> **What you should do**
Give again, exactly as written, the lines of the records below from the line with "left knee: (246, 329, 8)" to the line with "right wrist: (210, 353, -19)". Both end lines count; pictures do not.

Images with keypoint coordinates
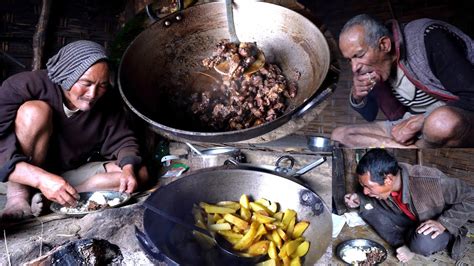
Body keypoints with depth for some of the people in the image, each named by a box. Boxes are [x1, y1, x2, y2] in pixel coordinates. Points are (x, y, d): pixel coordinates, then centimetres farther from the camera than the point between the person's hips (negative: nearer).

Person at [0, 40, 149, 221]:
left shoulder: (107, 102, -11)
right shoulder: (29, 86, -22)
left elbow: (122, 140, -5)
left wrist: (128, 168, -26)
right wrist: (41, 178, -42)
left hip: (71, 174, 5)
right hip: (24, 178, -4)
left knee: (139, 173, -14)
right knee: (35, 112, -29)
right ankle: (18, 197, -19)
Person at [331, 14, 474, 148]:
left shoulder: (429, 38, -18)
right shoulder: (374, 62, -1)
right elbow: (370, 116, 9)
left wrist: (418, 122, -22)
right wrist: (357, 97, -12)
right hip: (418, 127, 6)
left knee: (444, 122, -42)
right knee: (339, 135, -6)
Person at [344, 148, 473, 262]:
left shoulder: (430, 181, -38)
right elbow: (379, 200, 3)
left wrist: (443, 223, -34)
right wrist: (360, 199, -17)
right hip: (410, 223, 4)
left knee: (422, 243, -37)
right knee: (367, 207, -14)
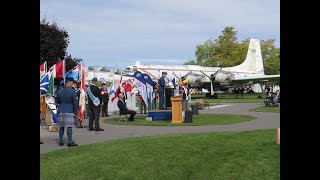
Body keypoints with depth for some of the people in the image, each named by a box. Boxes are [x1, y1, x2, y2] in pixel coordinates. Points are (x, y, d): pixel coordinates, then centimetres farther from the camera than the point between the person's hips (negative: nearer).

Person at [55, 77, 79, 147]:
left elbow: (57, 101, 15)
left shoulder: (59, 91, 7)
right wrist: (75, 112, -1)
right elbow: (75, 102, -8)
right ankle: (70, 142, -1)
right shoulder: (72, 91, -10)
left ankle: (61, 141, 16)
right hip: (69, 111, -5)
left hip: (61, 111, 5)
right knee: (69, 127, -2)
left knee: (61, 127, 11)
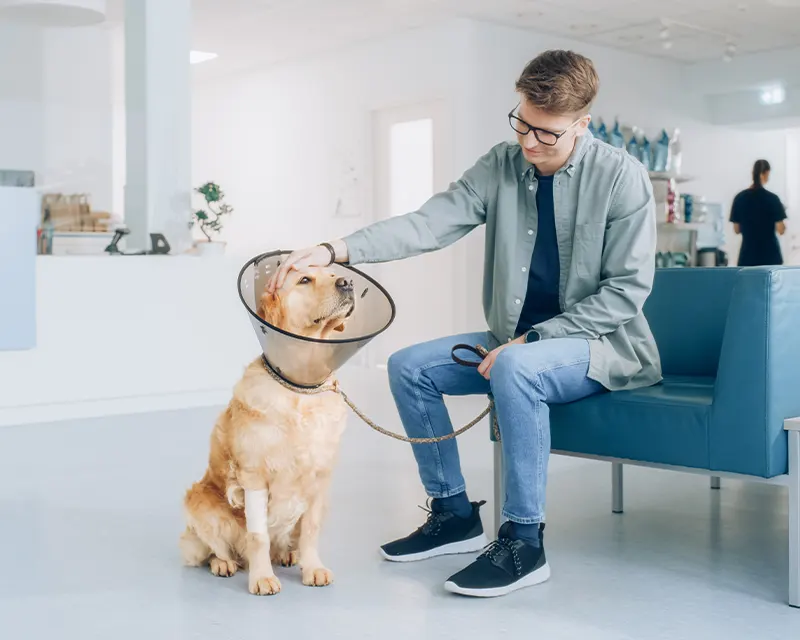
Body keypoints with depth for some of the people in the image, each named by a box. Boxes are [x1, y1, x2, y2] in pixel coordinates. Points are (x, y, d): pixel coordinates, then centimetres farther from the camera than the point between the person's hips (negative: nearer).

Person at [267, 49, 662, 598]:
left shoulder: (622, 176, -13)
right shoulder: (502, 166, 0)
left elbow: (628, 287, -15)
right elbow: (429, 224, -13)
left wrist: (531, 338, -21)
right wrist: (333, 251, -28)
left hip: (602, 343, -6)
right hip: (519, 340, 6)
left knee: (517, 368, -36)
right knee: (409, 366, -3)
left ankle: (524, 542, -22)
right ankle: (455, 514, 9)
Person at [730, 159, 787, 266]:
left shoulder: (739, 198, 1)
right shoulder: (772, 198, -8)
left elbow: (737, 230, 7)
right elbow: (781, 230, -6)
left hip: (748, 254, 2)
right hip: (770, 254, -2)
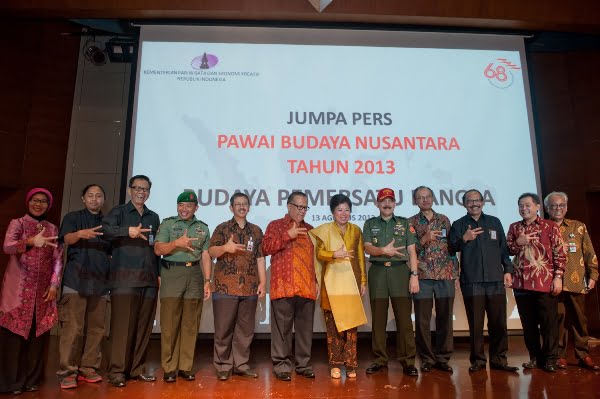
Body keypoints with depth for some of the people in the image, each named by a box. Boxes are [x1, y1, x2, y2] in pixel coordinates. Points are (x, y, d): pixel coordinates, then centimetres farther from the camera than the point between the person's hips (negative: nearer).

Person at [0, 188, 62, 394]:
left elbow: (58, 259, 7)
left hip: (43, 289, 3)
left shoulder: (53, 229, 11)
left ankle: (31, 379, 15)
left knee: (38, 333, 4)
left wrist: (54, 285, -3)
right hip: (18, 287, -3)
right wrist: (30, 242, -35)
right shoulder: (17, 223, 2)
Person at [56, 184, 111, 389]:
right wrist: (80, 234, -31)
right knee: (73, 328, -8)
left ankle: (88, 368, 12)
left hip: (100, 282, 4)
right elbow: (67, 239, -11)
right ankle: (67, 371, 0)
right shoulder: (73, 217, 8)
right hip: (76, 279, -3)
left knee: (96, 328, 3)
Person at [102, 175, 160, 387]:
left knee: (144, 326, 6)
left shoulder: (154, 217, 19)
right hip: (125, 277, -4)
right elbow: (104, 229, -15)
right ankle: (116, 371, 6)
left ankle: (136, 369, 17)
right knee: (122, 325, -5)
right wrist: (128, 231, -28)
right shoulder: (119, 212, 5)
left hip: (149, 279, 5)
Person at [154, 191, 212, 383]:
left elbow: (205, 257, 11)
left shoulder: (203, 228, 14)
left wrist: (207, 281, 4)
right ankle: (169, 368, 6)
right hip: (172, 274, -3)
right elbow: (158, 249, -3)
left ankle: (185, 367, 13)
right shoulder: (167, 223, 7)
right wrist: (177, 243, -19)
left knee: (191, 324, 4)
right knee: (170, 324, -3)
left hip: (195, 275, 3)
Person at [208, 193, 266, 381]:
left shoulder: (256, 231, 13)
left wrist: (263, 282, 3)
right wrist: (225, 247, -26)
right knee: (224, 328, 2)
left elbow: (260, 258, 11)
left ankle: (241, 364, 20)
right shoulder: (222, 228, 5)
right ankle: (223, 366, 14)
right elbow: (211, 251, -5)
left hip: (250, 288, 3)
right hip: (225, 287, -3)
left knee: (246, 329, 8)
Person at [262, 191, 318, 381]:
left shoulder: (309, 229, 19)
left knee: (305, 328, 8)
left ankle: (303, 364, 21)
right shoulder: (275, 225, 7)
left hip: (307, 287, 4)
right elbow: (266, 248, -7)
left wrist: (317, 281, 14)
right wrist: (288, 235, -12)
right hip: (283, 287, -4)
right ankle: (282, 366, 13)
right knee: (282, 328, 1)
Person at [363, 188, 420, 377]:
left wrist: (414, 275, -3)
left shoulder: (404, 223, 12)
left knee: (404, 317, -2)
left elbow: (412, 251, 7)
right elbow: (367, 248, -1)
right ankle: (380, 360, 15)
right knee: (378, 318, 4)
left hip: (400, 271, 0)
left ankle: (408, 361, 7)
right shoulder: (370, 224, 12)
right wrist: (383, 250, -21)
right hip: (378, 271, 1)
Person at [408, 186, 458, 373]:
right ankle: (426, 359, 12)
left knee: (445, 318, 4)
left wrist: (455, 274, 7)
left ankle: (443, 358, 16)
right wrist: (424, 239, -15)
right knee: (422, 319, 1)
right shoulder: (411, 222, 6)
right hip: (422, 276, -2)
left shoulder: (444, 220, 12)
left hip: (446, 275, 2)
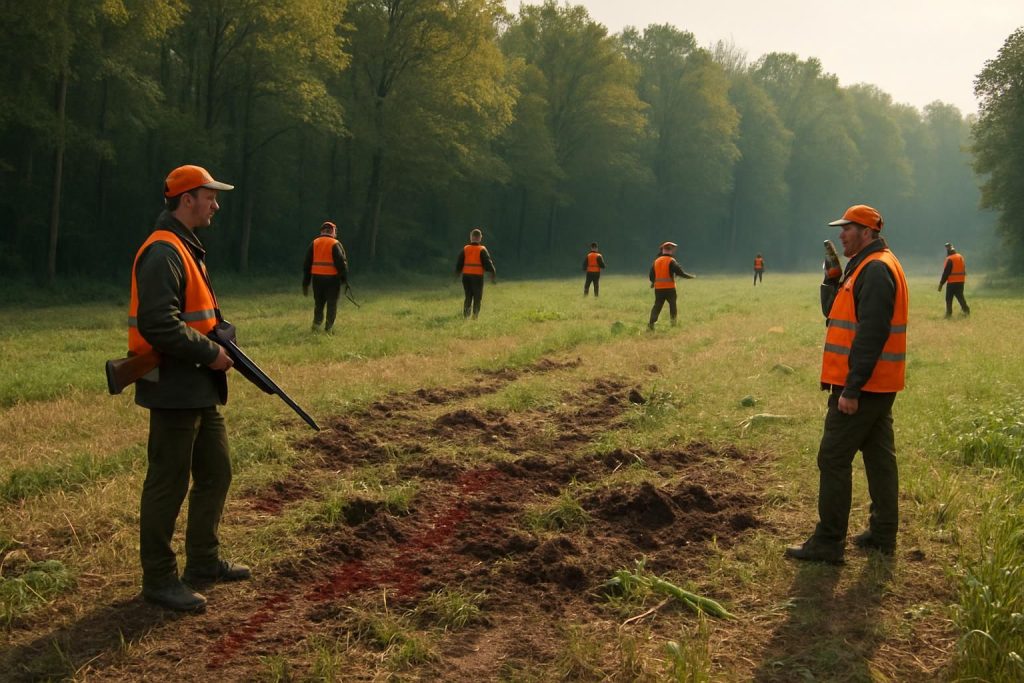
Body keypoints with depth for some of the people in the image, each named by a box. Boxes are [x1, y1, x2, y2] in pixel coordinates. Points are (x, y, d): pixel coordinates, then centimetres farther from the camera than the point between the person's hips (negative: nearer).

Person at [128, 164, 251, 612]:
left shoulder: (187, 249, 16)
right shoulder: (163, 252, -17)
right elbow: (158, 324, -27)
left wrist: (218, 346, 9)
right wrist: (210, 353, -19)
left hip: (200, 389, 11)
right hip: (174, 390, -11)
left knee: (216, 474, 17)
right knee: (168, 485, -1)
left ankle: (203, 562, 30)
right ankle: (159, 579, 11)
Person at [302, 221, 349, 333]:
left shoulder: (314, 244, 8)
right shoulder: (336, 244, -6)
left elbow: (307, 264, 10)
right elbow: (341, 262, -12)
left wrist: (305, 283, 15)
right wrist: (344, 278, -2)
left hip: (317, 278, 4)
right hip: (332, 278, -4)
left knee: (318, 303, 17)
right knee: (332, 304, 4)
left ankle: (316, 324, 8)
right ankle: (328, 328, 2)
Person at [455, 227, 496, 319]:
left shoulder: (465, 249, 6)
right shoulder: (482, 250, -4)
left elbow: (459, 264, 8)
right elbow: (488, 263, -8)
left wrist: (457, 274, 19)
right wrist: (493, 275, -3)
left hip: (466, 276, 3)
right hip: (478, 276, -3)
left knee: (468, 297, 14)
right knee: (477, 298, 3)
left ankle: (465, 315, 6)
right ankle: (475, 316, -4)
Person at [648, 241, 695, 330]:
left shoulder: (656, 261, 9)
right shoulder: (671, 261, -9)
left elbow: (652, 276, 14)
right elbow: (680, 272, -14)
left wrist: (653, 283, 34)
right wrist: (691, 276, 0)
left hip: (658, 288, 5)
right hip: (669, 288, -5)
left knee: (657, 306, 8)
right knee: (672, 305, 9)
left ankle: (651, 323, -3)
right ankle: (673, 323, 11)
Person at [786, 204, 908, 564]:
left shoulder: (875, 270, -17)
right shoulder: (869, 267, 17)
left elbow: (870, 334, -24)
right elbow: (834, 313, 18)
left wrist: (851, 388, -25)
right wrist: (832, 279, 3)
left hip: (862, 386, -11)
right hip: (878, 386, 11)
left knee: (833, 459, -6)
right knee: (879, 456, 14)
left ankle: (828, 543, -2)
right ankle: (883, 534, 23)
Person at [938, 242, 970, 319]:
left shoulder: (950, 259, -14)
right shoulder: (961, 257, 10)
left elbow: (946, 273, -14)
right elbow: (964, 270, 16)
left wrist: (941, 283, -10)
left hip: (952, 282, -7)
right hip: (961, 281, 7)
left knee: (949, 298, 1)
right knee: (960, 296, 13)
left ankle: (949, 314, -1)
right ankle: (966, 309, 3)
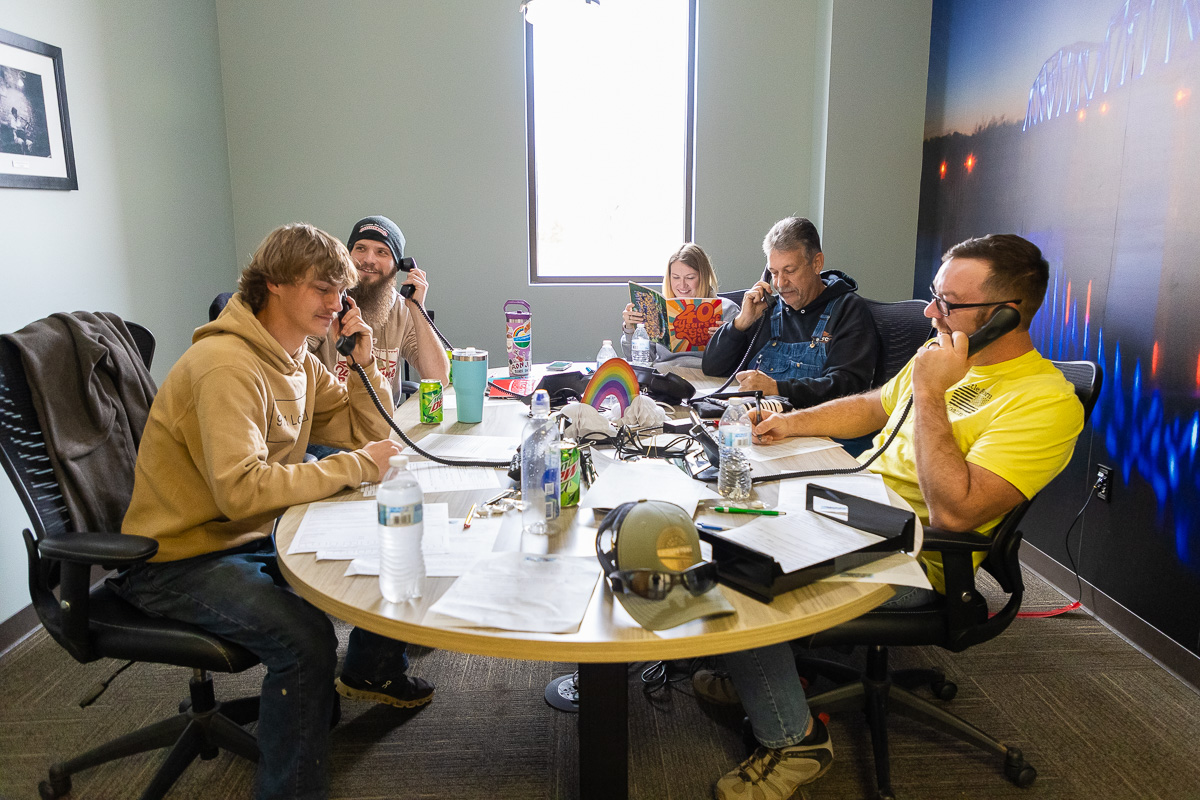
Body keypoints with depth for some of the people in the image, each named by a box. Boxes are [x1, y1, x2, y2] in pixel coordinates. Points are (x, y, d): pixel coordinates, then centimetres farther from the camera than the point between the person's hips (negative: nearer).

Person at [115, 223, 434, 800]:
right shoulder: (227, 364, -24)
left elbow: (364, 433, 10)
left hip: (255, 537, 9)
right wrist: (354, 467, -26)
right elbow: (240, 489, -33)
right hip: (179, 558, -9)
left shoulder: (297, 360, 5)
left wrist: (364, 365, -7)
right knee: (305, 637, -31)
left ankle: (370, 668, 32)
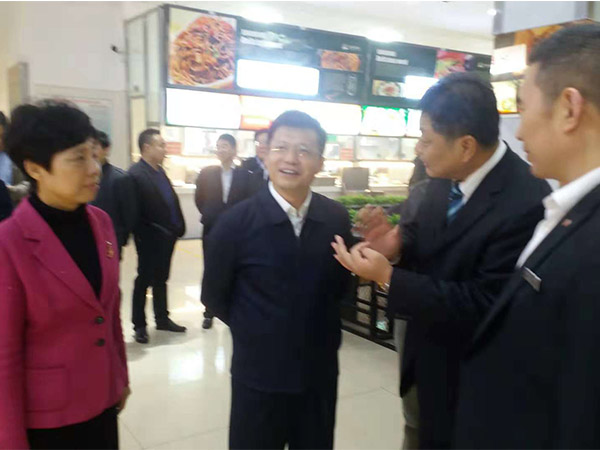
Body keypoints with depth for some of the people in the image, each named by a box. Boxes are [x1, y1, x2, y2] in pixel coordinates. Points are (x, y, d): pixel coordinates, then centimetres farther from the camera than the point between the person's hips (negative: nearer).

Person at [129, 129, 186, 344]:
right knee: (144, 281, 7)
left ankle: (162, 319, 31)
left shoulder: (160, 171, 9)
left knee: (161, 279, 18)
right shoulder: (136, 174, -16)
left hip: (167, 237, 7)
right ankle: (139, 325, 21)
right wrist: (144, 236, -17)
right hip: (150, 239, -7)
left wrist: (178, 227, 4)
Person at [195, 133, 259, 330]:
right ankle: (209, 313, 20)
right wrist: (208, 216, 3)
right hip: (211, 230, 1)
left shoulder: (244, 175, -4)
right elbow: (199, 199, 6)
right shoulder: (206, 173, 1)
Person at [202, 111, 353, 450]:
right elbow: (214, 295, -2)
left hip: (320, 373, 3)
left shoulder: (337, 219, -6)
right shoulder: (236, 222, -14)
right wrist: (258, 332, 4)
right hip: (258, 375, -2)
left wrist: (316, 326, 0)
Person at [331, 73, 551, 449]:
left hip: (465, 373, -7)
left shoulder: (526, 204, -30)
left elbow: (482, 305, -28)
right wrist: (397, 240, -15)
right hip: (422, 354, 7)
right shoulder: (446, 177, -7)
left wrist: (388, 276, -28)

> **Solution to this task**
left knee: (246, 329, 8)
Person at [262, 191, 318, 381]:
left shoulder: (309, 229, 19)
left knee: (305, 328, 8)
left ankle: (303, 364, 21)
right shoulder: (275, 225, 7)
left hip: (307, 287, 4)
right elbow: (266, 248, -7)
left wrist: (317, 281, 14)
right wrist: (288, 235, -12)
right hip: (283, 287, -4)
right ankle: (282, 366, 13)
right knee: (282, 328, 1)
Person at [363, 188, 420, 377]:
left wrist: (414, 275, -3)
left shoulder: (404, 223, 12)
left knee: (404, 317, -2)
left elbow: (412, 251, 7)
right elbow: (367, 248, -1)
right ankle: (380, 360, 15)
right knee: (378, 318, 4)
left hip: (400, 271, 0)
left ankle: (408, 361, 7)
right shoulder: (370, 224, 12)
right wrist: (383, 250, -21)
right hip: (378, 271, 1)
Person at [408, 186, 458, 373]:
right ankle: (426, 359, 12)
left knee: (445, 318, 4)
left wrist: (455, 274, 7)
left ankle: (443, 358, 16)
right wrist: (424, 239, -15)
right knee: (422, 319, 1)
right shoulder: (411, 222, 6)
right hip: (422, 276, -2)
left shoulder: (444, 220, 12)
left hip: (446, 275, 2)
Body keypoints with depth for some of the people in the image, each named by a box. Boxes are [x1, y1, x2, y2] in pixel coordinates. Points are (x, y, d): pixel coordinates, then centimetres farther from the camera than the point between the person's hips (negative: nearer).

Person at [128, 164, 251, 612]:
left shoulder: (187, 249, 16)
right shoulder: (163, 252, -17)
right elbow: (158, 324, -27)
left wrist: (218, 346, 9)
right wrist: (210, 353, -19)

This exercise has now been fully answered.